Scotland currently has its own parliament and control of key sectors such as health care, but the government in London decides on issues such as economics and migration policies. The Scottish government has thus been able to implement policies to fight COVID-19 that have been different, and have tended to be more cautious, than those of Boris Johnson. At the same time, policies for the post-pandemic economic recovery, in addition to the still-very-open question of Brexit, are being decided in London.
Fears for Scotland’s economic stability in the event of independence—a decisive issue in the referendum of 2014—have been gradually fading away since the start of the post-Brexit period. The majority of Scots voted to stay in the EU and reacted with disappointment to the victory of the Brexiters in England, as well as to the progressive radicalization of the conservative positions of the British government in the post-Brexit negotiations. Not surprisingly, it was the advent of Boris Johnson’s government that corresponded to the greatest growth of Scottish SNP support. Moreover, in Scotland, many people do not feel the inflexible anti-Europeanism that the majority of the British do. In short, while independence was seen as an irrational choice in 2014, things seem to have changed a lot since Brexit.
Following the trend of the polls from the beginning of 2020 to today, one can see that it is precisely in the period between March and April, i.e. with the beginning of the pandemic, that polls have recorded the pro-independence position being ahead for the first time.
There are essentially three reasons for this. First, the more prudent measures for the prevention of contagion decided by the Scottish government managed to avert—at least during the first phase—the record number of infections recorded in England, Wales and Northern Ireland.
In addition, Scotland directly manages its national health system and has always distinguished itself for its attention to welfare, far greater than that of the recent liberal-conservative governments of Downing Street, now accused of being responsible for the record numbers of deaths from COVID-19 due to the cuts to public health.
For the third and final reason, the Johnson government’s management of the pandemic has seemed ineffective to many Scots, including from a non-health point of view, in terms of communication and image. The Ipsos-Mori poll shows that Sturgeon’s popularity is now at 72%, while 76% of Scots surveyed said they were dissatisfied with British Prime Minister Johnson.
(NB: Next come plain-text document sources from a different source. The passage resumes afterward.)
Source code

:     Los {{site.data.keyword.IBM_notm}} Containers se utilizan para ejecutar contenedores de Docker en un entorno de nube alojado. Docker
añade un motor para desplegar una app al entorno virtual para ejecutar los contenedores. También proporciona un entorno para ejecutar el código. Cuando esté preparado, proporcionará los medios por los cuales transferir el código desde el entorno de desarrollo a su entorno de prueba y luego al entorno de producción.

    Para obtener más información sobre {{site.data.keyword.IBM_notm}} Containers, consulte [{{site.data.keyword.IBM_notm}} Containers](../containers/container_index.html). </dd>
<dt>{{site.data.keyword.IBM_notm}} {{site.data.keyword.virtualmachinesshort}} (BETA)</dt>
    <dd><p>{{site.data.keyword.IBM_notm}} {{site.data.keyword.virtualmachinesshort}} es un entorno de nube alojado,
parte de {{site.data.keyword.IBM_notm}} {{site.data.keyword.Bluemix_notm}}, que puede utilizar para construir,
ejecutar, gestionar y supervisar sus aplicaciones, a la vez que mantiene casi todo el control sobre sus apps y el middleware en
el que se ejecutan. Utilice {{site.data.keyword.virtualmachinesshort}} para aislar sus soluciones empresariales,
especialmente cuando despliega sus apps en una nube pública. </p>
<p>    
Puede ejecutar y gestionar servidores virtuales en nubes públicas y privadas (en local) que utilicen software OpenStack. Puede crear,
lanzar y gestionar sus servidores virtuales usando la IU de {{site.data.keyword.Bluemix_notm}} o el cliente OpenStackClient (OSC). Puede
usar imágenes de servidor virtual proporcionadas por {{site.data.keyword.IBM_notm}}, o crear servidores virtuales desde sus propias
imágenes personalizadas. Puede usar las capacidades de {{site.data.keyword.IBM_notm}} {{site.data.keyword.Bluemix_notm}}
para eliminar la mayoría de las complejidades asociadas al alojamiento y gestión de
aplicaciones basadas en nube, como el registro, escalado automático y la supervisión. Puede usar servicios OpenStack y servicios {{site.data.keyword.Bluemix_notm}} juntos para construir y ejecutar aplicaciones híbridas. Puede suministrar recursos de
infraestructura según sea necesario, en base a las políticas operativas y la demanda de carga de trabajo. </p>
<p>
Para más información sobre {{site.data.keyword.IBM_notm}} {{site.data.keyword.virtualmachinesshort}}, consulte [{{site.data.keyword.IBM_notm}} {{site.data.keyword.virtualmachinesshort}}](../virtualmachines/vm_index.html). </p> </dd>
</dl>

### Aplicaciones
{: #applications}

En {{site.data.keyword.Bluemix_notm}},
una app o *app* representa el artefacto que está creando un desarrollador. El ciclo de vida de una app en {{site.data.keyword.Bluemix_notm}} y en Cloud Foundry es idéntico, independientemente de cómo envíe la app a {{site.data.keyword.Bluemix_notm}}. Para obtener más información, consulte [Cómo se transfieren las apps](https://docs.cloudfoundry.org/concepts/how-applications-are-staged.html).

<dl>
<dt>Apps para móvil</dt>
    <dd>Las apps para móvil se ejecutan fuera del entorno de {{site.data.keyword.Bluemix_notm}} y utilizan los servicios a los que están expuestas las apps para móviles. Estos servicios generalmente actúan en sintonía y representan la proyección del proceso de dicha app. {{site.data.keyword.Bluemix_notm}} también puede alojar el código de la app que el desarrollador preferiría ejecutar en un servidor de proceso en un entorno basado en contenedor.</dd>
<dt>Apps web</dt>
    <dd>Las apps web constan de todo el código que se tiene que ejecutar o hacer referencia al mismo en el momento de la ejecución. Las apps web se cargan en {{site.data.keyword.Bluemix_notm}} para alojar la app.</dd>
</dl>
Sturgeon has clearly been able to give a more reassuring image in the past months and communicate the government’s strategy to combat the pandemic more clearly.
It must be said that while the first wave of the pandemic had done less damage in Scotland than in the rest of the UK, today the numbers of the infected are no longer so different among the territories. Furthermore, there is no lack of internal criticism directed against Sturgeon and the SNP. For the Scottish Labour and Conservatives, the decision to shift the focus from the pandemic-related economic and health issues to a divisive issue such as independence is profoundly mistaken, if not directly self-interested. They argue that the issue is divisive not only towards the rest of the Kingdom, but also among the Scots themselves, given that 42% are against secession.
Among the reasons for their opposition, the Ipsos-Mori poll notes, are the issue of the obvious socio-cultural homogeneity with the rest of the UK, the idea that the presence of a government and parliament in Edinburgh already guarantees sufficient autonomy, the risks of international isolation and the risks that the economy and labor market will face.
In the background of this internal dialogue, however, there is the clear opposition of the British government to a second referendum. Thus, Scotland could find itself in the situation of organizing a vote not recognized by the Johnson government, whose outcome, if the independence side wins, would open up scenarios that are difficult to envision. The only European precedent is an unhappy one—the Catalan.